Drivers struggle with fog, icy roads
A combination of freezing temperatures, fog and black ice sent dozens of vehicles skidding off area roads Friday morning.
School openings in Warren County were delayed and law enforcement officials responded to dozens of crash sites.
The Frederick County Sheriff’s Office reported working with state police on 11 crashes, nine of them involving personal injuries and two with property damage only. Lt. Warren Gosnell, head of Frederick County’s traffic division, said in a written statement that the first crash was recorded at 5:12 a.m. and the last at 8:52 a.m.
Gosnell said the weather conditions deceived many drivers into thinking the roadway surface was merely wet instead of coated with slippery ice.

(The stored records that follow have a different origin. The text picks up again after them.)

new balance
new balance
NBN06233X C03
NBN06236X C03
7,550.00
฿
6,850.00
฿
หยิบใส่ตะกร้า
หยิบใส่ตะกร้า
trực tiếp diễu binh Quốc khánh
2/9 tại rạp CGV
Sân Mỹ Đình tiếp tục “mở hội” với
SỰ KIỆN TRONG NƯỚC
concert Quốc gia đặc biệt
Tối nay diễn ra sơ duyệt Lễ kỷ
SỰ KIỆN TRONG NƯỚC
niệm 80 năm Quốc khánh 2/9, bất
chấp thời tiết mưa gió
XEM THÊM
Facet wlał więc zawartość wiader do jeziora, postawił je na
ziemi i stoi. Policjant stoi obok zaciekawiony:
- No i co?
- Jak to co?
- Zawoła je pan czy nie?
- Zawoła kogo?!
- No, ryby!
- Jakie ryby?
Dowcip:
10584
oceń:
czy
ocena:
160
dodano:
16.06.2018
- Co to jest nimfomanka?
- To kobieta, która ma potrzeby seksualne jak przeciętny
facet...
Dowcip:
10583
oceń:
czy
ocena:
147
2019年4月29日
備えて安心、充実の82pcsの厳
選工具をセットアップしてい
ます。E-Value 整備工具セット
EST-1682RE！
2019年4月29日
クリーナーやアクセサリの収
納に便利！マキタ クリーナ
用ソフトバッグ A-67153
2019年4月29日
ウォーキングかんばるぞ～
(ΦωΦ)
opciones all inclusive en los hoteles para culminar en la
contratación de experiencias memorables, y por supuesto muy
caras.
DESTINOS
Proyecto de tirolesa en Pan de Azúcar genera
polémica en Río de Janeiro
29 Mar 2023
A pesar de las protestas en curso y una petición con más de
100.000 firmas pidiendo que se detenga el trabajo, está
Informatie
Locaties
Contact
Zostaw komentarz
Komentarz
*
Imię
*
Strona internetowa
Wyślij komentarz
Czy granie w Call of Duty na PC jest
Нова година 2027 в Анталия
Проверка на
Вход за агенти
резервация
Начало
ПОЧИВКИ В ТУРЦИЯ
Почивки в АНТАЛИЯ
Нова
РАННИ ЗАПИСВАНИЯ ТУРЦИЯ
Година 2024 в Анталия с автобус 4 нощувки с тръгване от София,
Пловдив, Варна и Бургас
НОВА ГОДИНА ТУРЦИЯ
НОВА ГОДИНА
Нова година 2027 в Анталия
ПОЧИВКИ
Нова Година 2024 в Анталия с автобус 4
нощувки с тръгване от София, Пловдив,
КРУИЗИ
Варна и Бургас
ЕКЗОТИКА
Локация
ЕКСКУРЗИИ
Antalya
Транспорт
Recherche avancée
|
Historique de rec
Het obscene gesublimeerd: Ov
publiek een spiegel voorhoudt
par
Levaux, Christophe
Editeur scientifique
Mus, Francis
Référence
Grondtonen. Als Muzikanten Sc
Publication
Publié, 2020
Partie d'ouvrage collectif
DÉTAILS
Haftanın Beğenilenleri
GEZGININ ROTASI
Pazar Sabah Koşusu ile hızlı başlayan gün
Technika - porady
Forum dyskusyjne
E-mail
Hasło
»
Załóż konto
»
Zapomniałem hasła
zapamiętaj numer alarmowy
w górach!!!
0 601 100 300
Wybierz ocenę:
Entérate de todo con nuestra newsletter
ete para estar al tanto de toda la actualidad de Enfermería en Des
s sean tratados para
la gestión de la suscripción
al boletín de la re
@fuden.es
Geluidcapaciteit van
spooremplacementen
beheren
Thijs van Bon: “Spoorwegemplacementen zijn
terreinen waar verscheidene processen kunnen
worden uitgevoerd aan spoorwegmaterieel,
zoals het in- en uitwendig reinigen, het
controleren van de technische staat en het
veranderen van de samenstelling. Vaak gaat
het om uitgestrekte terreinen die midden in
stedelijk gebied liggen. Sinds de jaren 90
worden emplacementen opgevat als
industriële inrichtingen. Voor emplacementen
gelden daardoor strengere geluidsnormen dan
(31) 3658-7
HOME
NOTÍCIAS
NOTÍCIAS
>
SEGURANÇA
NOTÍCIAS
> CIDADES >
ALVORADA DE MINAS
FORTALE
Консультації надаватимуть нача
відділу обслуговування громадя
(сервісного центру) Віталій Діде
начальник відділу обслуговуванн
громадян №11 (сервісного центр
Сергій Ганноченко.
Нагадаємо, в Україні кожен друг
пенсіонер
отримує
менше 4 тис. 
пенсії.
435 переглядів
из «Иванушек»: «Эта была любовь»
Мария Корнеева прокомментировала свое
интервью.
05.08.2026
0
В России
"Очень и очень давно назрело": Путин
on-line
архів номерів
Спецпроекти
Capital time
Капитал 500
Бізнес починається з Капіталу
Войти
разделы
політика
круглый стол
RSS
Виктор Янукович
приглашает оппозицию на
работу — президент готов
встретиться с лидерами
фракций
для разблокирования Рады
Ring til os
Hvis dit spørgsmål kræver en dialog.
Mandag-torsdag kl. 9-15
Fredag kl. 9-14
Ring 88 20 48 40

“Now add in the fog that has reduced the distance the driver can perceive a hazard ahead, thus reducing available reaction time,” Gosnell said. “That driver now has to brake or steer harder in an attempt to avoid the threat because it is now much closer (than) when it is first seen.
“With those extreme maneuvers and heavier braking, that black ice will defeat the efforts to avoid that collision most of the time as there is simply not enough road grip and not enough time to recover from the slide or the skid.”
Warren County Sheriff Daniel T. McEathron said his agency recorded 17 crashes on the slick roads. McEatheron said he had no information on whether there were any injuries.
“That was pretty interesting the way it developed, patchy areas, because you couldn’t see it was just slick,” McEathron said of the black ice.
The Shenandoah County Sheriff’s Office posted a notice on the agency Facebook page urging drivers to keep their distance from other vehicles.
Shenandoah County Capt. Wesley Dellinger said his agency had recorded “a half dozen accidents with minor skidding off roadways,” adding that state police had also responded to “numerous” accidents on Interstate 81 and primary and secondary roads.
Dellinger said conditions improved considerably by mid-morning due to the efforts of road crews from the Virginia Department of Transportation.
“VDOT was able to get out and treat the roads fairly quickly once we received the initial reports,” Dellinger said.